When most of the world’s railways were constructed in the 19th century and the early part of the 20th century, they were built to serve national or even local needs. Railway development continued to be nationally focused through much of the 20th century. Some very large countries, notably the United States, Canada, and the Soviet Union, were able to impose national standards for rail construction and operation on networks covering very large geographical areas. This was achieved in north America despite the railways being developed by numerous private companies. There were also notable failures such as India, Australia, Argentina, and Brazil, where there was a proliferation of track gauges.
Even when national standards were imposed in many smaller countries, they were often adopted with scant regard to neighbouring countries.
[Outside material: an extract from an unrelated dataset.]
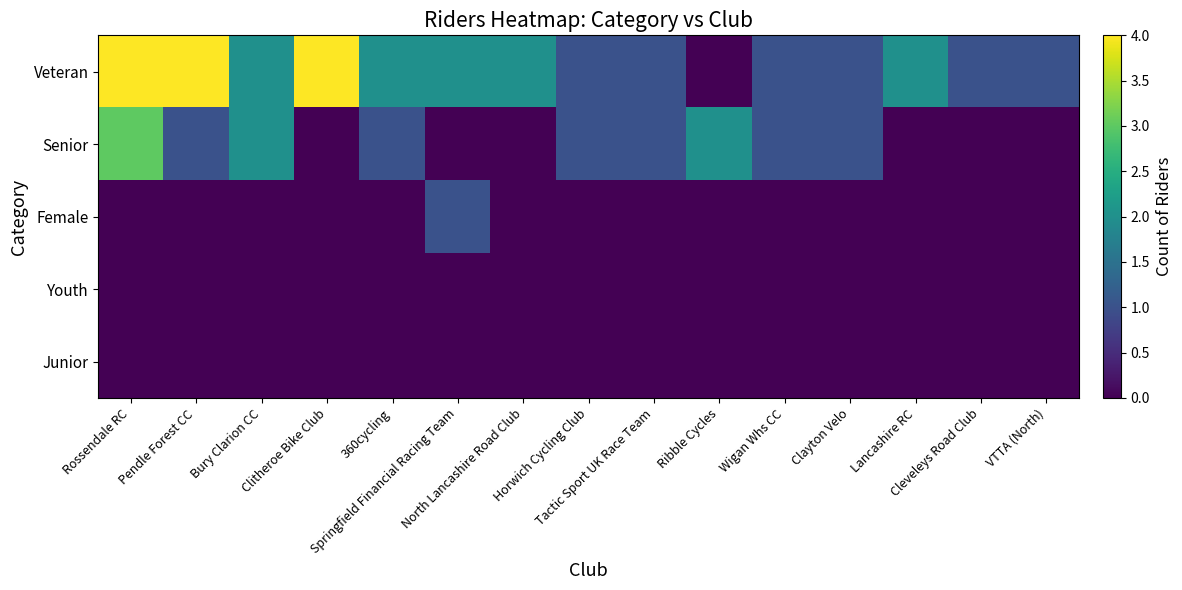

Between Ribble Cycles and Clayton Velo, which series saw the biggest shift?

Veteran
This was particularly so in Europe, where signalling and electrification systems differ widely between countries and even within some nations. While the bulk of continental Europe adopted standard gauge, Finland, the Iberian peninsular and the former Soviet Union countries all have broad gauge tracks.
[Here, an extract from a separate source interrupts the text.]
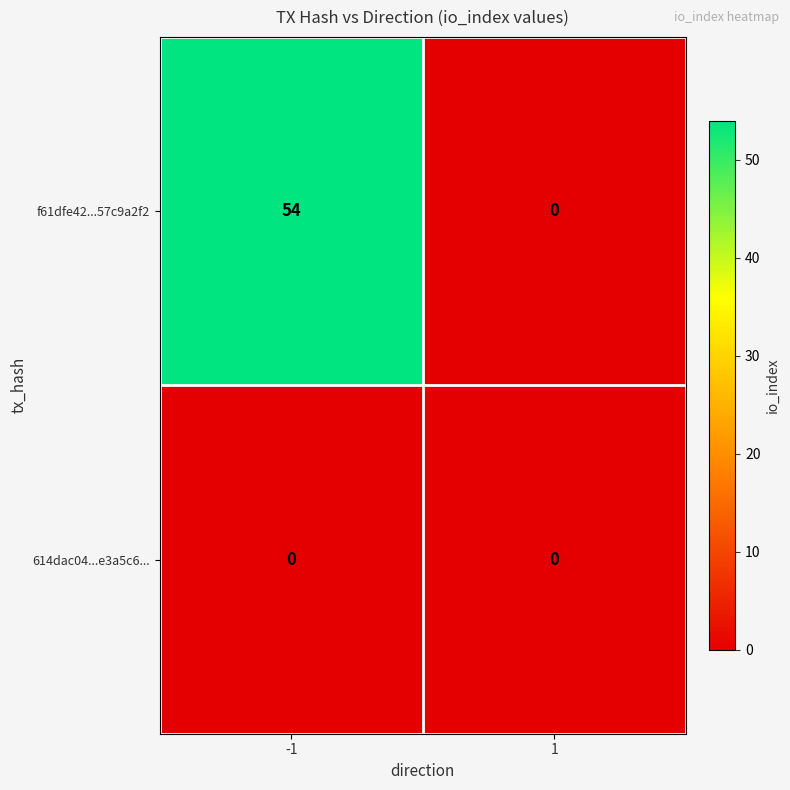

Which series has the largest total across all categories?

f61dfe42...57c9a2f2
The world is now a very different place from when railways were developed. Trade and industry is increasingly being conducted by multi-national companies which operate globally. Some governments have recognised this with the formation of strong trading blocks such as the European Union (EU) and the North American Free Trade Alliance (Nafta). There have also been some major political changes, such as the collapse of the Soviet Union and its disintegration into numerous independent nations. Here, the railways must strive to maintain the common standards they have inherited.
The Nafta freight railways are in a good position to adapt to the new challenges. The recent mergers of class 1 railways and rail privatisation have strengthened their position. Unfortunately this is not the case in Europe, where railways have been slow to adapt and change. This is why the EU is so determined to push through radical reforms which are designed to bring new blood into European railfreight operations and encourage the development of panEuropean railfreight operators (see page 23).
The railways of eastern Europe face even greater challenges. Their networks are in urgent need of modernisation but money is in short supply. Traffic flows and volumes have changed radically since the collapse of the Soviet bloc. Many of these railways are having to institute reforms to bring them into line with western European business models as they strive to meet the conditions for EU membership.
Nevertheless progress is being made. The identification and modernisation of nine major corridors in eastern Europe (see page 50) will improve rail’s ability to carry freight and passengers efficiently. The EU and the International Union of Railways (UIC) are both striving hard to make Europe’s railways more interoperable, with some success (see page 30). India is a good example of what can be achieved given the will and determination with its ambitious gauge conversion programme.
The biggest challenge is not technical, but human. There is still reluctance by some politicians and railway managers to think beyond their own national interests. They must accept the need to give rail the tools and freedom with which to compete effectively and prosper.